With or without circumstance

and change is hard coming

Many have nothing to be thankful for

Be thankful and see

Be thankful for what you have; you’ll end up having more. If you concentrate on what you don’t have, you will never, ever have enough. 
Oprah Winfrey 

Searching

I am wandering down the halls of my mind… There are doors I keep wanting to open. The ghosts of experiences that are crying for my attention. I recall them, then I slam them shut. I would rather run, than face them, even one. I built the walls, strong. Never once letting them falter, never once letting them down.

 The people.

The places.

The thoughts.

The spaces.

*

They made me… yet I made myself…

They shaped me… yet I overcame myself

Through loss and gain, my thoughts made me sane.

I played the game… and ever did I change.

First and above all Dad.

L and J, was it me or was it them?

The ground where it burned

The home which was always cold.

I didn’t belong.

I still don’t.

Yet now I’m home, and the ghosts are crying for my attention.

*

I listen as I write, waiting for what I am trying to say.

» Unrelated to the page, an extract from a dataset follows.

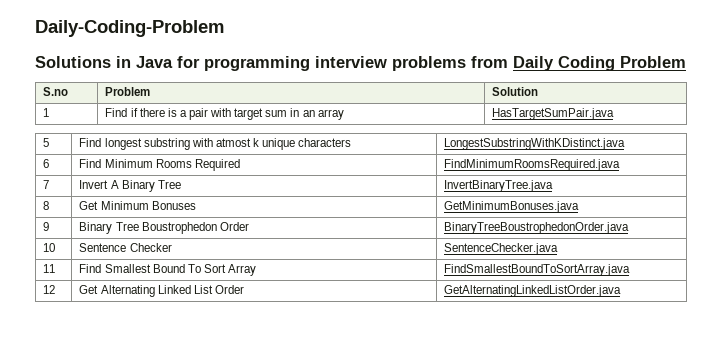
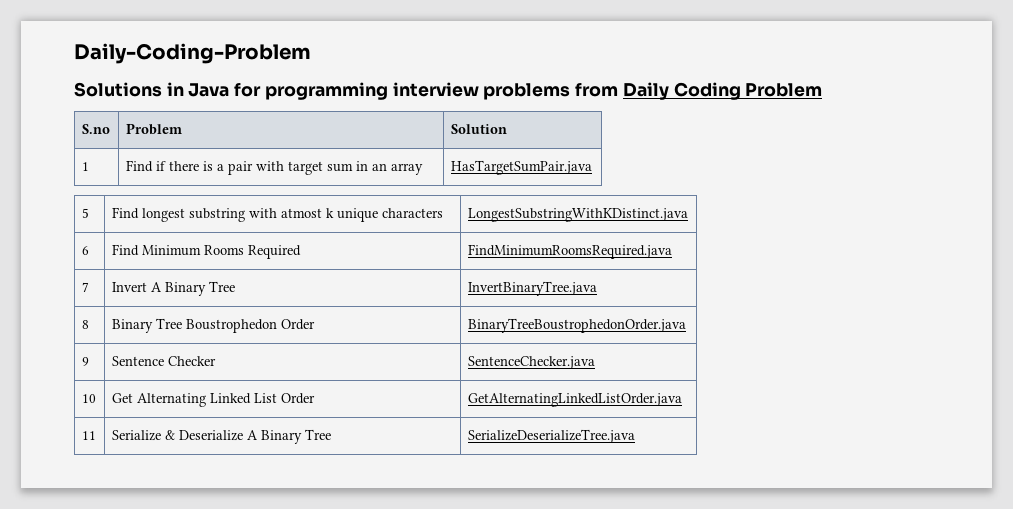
[79,201,196,210] [444,201,580,213] [43,222,50,231] | Get Minimum Bonuses | GetMinimumBonuses.java // 9 -> (89, 324) none
[43,243,56,252] 10 -> [81,357,89,366] 9
[43,264,56,273] [79,264,256,276] [444,264,631,276] [43,285,56,294] 11 | Find Smallest Bound To Sort Array | FindSmallestBoundToSortArray.java // 12 -> [81,394,96,403] 10
(622, 291) none -> [81,431,96,440] [111,429,331,444] [467,429,635,443] // 11 | Serialize & Deserialize A Binary Tree | SerializeDeserializeTree.java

Yet the thoughts remain the same.

I know what I overcame, yet that which made me  is slowly driving me insane…

*

I know the answer, yet I don’t want to hear…

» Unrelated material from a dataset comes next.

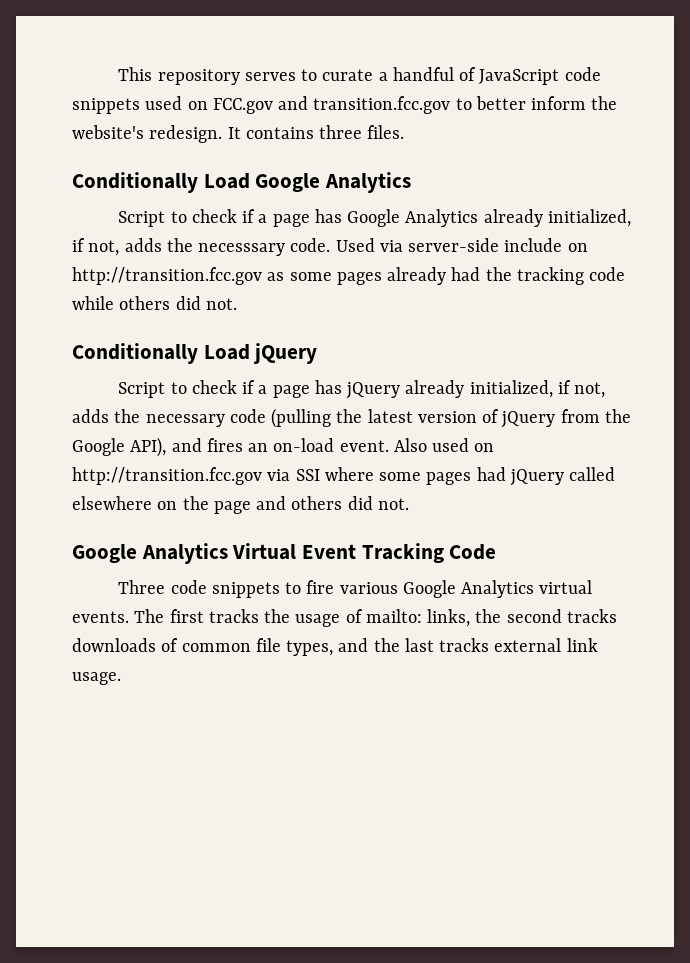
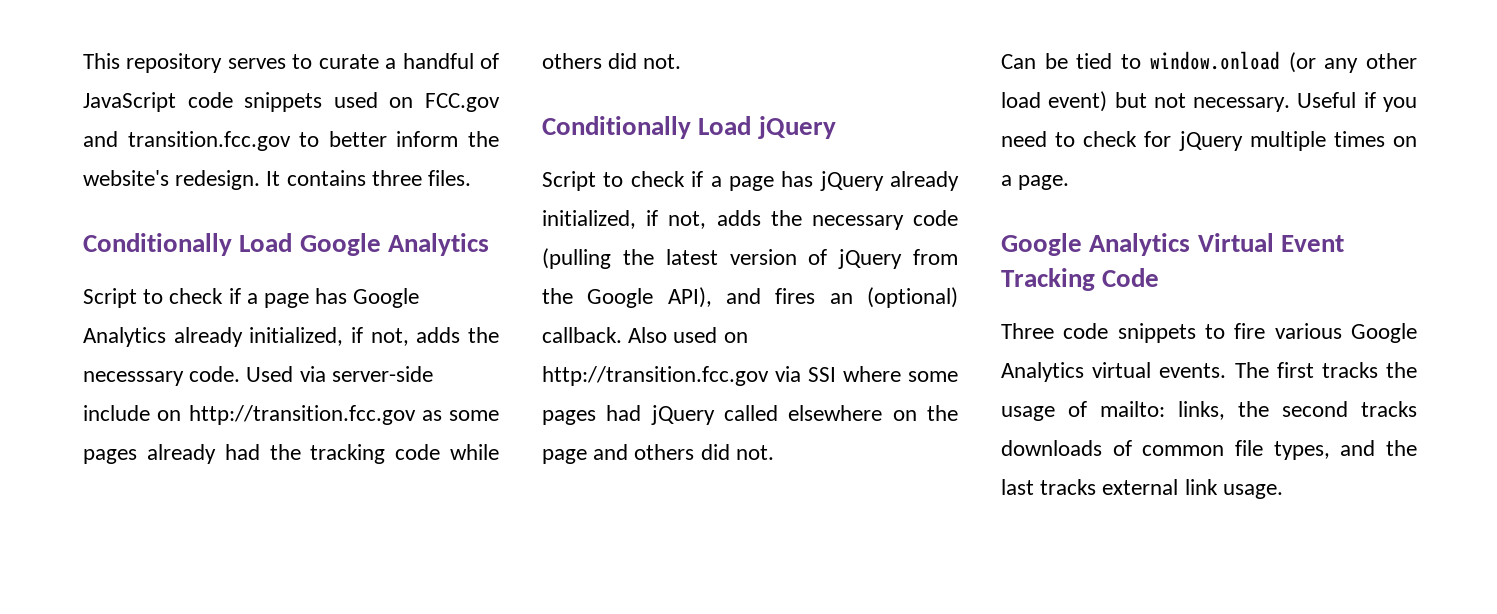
[273,438,389,452] on-load event. -> [867,287,958,308] [542,327,622,343] (optional) callback.
(409, 504) none -> [1001,51,1417,73] [1001,91,1417,112] [1001,131,1417,151] [1001,175,1070,190] // Can be tied to window.onload (or any other load event) but not necessary. Useful if you need to check for jQuery multiple times on a page.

It is in there, trying to form itself clear…

Is it me?

Please answer my fears…

it is, but its ok

See

What does God see?
How does He feel?
If you could be with Him,
How would you feel?
Would you feel proud?
Or perhaps weak?

If you had to explain the situations of today?
Yes there is good in people…
Yes there is hope out there…
There is Faith…
Belief…
Benevolence…

Is that enough to shade the indifference?
How would the doubt be hidden?
What of wars and malevolence?

That is on our shoulders
In our conscience
And we should be ashamed
No, we can not fix the world
We can become aware

To question what God feels
To think of what He sees
To think that He does not understand all aspects
To not believe in the reasons
He holds the reasons
We learn from His reasons

We are guided by His intentions

Not forced, nor lead

Simply shown a possible way

Let us be more aware
And less blind
Let us become more like Him
Let us not lose the vision

Nor the hope we declare to Him

Boundaries

In the beginning I sink
,

Slow…

yet as fast as sound and the mind.

Deep down into an abyss,

Hidden…

Buried with time.

A feeling…

Thoughts form before my wandering eyes.

Yet they are closed. They know…


Incomplete…

Moments elude …

They grace what knowledge knows.

As if pieces are missing from my soul

Taken…

Hidden…

in plain sight

*

Panicking I feel holes in my heart.

Throbbing and alive.

My soul.

I know.

I must go to fill these holes.

Dull the subtle pain

Yet this moment finds me insane

*

All I ever needed


I misplaced along the way

As I backtrack

I miss the path

Further and further I go


I can not find my heart

I can not find my soul

I scream

My screams are muted

Muted by a place that is beyond sound

Movement in the distance I see


I run

My legs moving as fast as permitted

So fast

In this place there are no rules

I can fly

*

In the distance I see over the hills

Pieces of my soul are there

The holes from my heart

But the darkness produces shadows

I want to see clear figures in the opaque sky

I want to dance with the shadows of the moon

I want to put in words what I see


Simultaneous and Impossible

I need to complete my soul

I need to finish this dream

*

Every moment of this place collapses

My dream retracts

Back and forward

It is understood

somewhere

just not here

In a world where there are no boundaries


In a moment that spans a lifetime


I understand

My dream culminates with a realization

Not taken

Simply Free

In this place with no boundaries

*

Just in time for the journey back to my slumbering body


My soul weary

Yet happy

Solace found for my mind

With my souls completion

My heart and soul alight

With Love

With Knowledge

But was it real?

As I dreamed it?

Or perhaps I was the dream

Of chaos

In this place with no boundaries

it reaches me

*

sometimes I wonder what it is I really am thinking.

sometimes I wonder what it is I really am feeling.

sometimes it just makes no sense. it makes me tired.